### Task to carry out
Because the copy must hold no pictures, return the data below with all of its words intact.

### Saved data entries
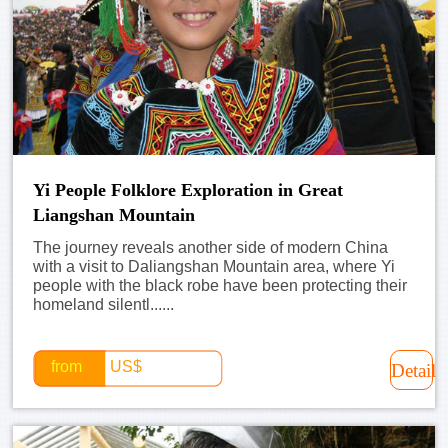
Yi People Folklore Exploration in Great
Liangshan Mountain
The journey reveals another side of modern China
with a visit to Daliangshan Mountain area, where Yi
people with the black robe have been protecting their
homeland silentl......
from
US$
Detail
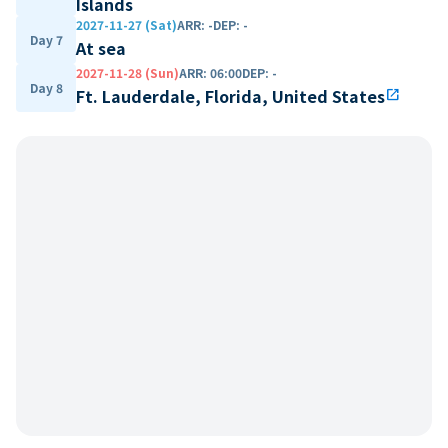
Islands
2027-11-27 (Sat)
ARR
:
-
DEP
:
-
Day 7
At sea
2027-11-28 (Sun)
ARR
:
06:00
DEP
:
-
Day 8
Ft. Lauderdale, Florida, United States
open_in_new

### Answer space
Yi People Folklore Exploration in Great
Liangshan Mountain
The journey reveals another side of modern China
with a visit to Daliangshan Mountain area, where Yi
people with the black robe have been protecting their
homeland silentl......
from
US$
Detail
Islands
2027-11-27 (Sat)
ARR
:
-
DEP
:
-
Day 7
At sea
2027-11-28 (Sun)
ARR
:
06:00
DEP
:
-
Day 8
Ft. Lauderdale, Florida, United States
open_in_new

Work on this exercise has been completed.